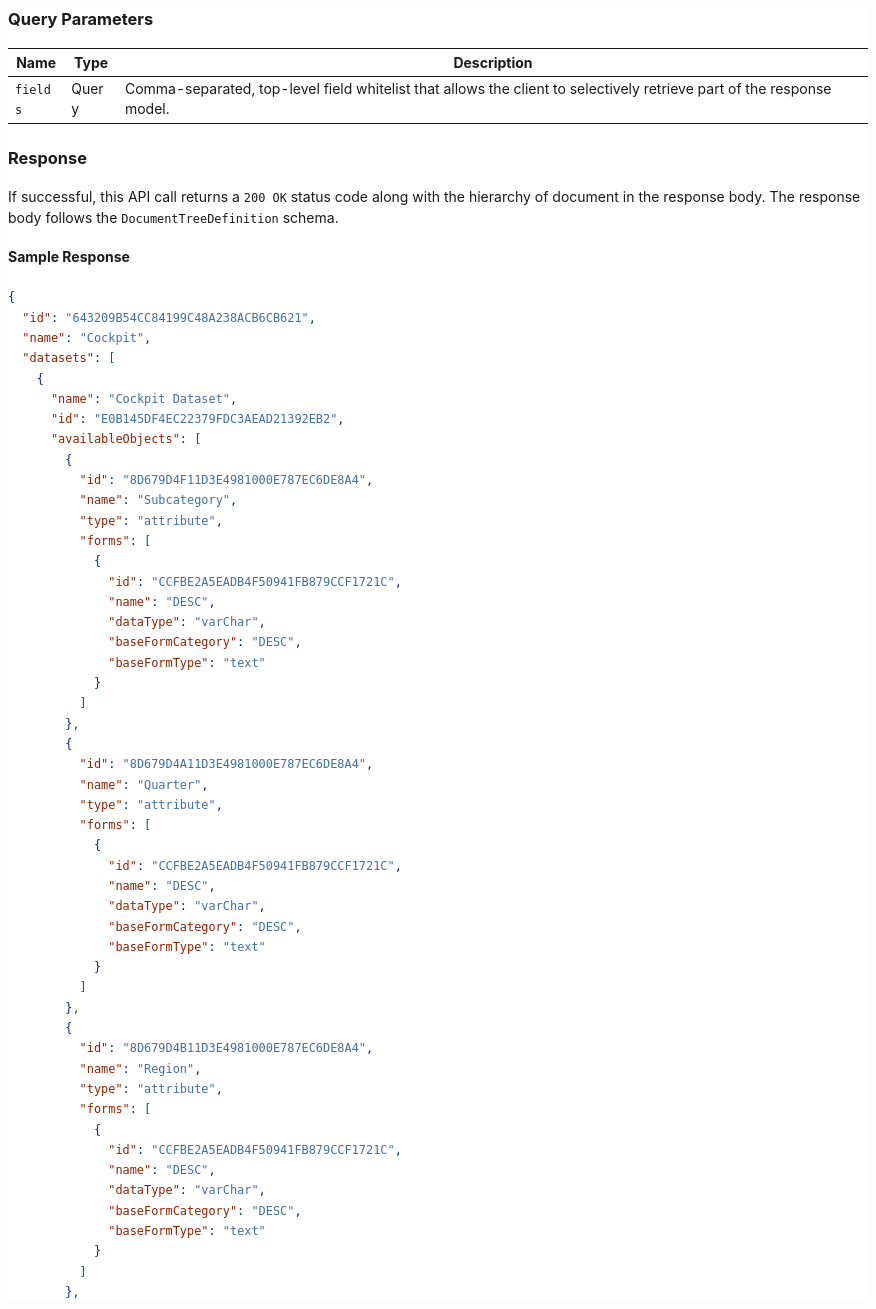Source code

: ### Query Parameters

| Name     | Type  | Description                                                                                                           |
| -------- | ----- | --------------------------------------------------------------------------------------------------------------------- |
| `fields` | Query | Comma-separated, top-level field whitelist that allows the client to selectively retrieve part of the response model. |

### Response

If successful, this API call returns a `200 OK` status code along with the hierarchy of document in the response body. The response body follows the `DocumentTreeDefinition` schema.

#### Sample Response

```json
{
  "id": "643209B54CC84199C48A238ACB6CB621",
  "name": "Cockpit",
  "datasets": [
    {
      "name": "Cockpit Dataset",
      "id": "E0B145DF4EC22379FDC3AEAD21392EB2",
      "availableObjects": [
        {
          "id": "8D679D4F11D3E4981000E787EC6DE8A4",
          "name": "Subcategory",
          "type": "attribute",
          "forms": [
            {
              "id": "CCFBE2A5EADB4F50941FB879CCF1721C",
              "name": "DESC",
              "dataType": "varChar",
              "baseFormCategory": "DESC",
              "baseFormType": "text"
            }
          ]
        },
        {
          "id": "8D679D4A11D3E4981000E787EC6DE8A4",
          "name": "Quarter",
          "type": "attribute",
          "forms": [
            {
              "id": "CCFBE2A5EADB4F50941FB879CCF1721C",
              "name": "DESC",
              "dataType": "varChar",
              "baseFormCategory": "DESC",
              "baseFormType": "text"
            }
          ]
        },
        {
          "id": "8D679D4B11D3E4981000E787EC6DE8A4",
          "name": "Region",
          "type": "attribute",
          "forms": [
            {
              "id": "CCFBE2A5EADB4F50941FB879CCF1721C",
              "name": "DESC",
              "dataType": "varChar",
              "baseFormCategory": "DESC",
              "baseFormType": "text"
            }
          ]
        },
```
---
EXERCISE PROMPT:
From the first line above down to the line with "### Response", reproduce every line and no others, omitting pictures.

YOUR SOLUTION:
Source code

: ### Query Parameters

| Name     | Type  | Description                                                                                                           |
| -------- | ----- | --------------------------------------------------------------------------------------------------------------------- |
| `fields` | Query | Comma-separated, top-level field whitelist that allows the client to selectively retrieve part of the response model. |

### Response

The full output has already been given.